## Description of the task
Repeat the listing below in full, exactly as it stands.

## Source material
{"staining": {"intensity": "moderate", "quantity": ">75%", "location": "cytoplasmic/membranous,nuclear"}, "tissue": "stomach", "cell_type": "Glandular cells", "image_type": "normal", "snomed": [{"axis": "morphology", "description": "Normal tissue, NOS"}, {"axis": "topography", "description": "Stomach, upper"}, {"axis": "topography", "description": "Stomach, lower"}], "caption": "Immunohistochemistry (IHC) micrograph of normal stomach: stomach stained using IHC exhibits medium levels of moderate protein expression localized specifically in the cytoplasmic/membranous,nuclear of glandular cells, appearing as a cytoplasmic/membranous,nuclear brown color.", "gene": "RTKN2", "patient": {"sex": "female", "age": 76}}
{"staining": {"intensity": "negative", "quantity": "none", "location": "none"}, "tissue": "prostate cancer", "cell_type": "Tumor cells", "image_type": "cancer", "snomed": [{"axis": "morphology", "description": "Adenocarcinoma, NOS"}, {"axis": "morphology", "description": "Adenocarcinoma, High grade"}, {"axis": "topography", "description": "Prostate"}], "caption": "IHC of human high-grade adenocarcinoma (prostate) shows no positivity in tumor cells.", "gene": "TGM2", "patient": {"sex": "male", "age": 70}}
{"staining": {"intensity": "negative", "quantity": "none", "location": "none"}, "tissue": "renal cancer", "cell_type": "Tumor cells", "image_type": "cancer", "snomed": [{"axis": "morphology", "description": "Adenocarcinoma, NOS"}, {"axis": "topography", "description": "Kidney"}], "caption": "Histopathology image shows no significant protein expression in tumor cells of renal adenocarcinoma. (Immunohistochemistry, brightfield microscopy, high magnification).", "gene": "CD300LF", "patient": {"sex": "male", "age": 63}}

## Problem solution
{"staining": {"intensity": "moderate", "quantity": ">75%", "location": "cytoplasmic/membranous,nuclear"}, "tissue": "stomach", "cell_type": "Glandular cells", "image_type": "normal", "snomed": [{"axis": "morphology", "description": "Normal tissue, NOS"}, {"axis": "topography", "description": "Stomach, upper"}, {"axis": "topography", "description": "Stomach, lower"}], "caption": "Immunohistochemistry (IHC) micrograph of normal stomach: stomach stained using IHC exhibits medium levels of moderate protein expression localized specifically in the cytoplasmic/membranous,nuclear of glandular cells, appearing as a cytoplasmic/membranous,nuclear brown color.", "gene": "RTKN2", "patient": {"sex": "female", "age": 76}}
{"staining": {"intensity": "negative", "quantity": "none", "location": "none"}, "tissue": "prostate cancer", "cell_type": "Tumor cells", "image_type": "cancer", "snomed": [{"axis": "morphology", "description": "Adenocarcinoma, NOS"}, {"axis": "morphology", "description": "Adenocarcinoma, High grade"}, {"axis": "topography", "description": "Prostate"}], "caption": "IHC of human high-grade adenocarcinoma (prostate) shows no positivity in tumor cells.", "gene": "TGM2", "patient": {"sex": "male", "age": 70}}
{"staining": {"intensity": "negative", "quantity": "none", "location": "none"}, "tissue": "renal cancer", "cell_type": "Tumor cells", "image_type": "cancer", "snomed": [{"axis": "morphology", "description": "Adenocarcinoma, NOS"}, {"axis": "topography", "description": "Kidney"}], "caption": "Histopathology image shows no significant protein expression in tumor cells of renal adenocarcinoma. (Immunohistochemistry, brightfield microscopy, high magnification).", "gene": "CD300LF", "patient": {"sex": "male", "age": 63}}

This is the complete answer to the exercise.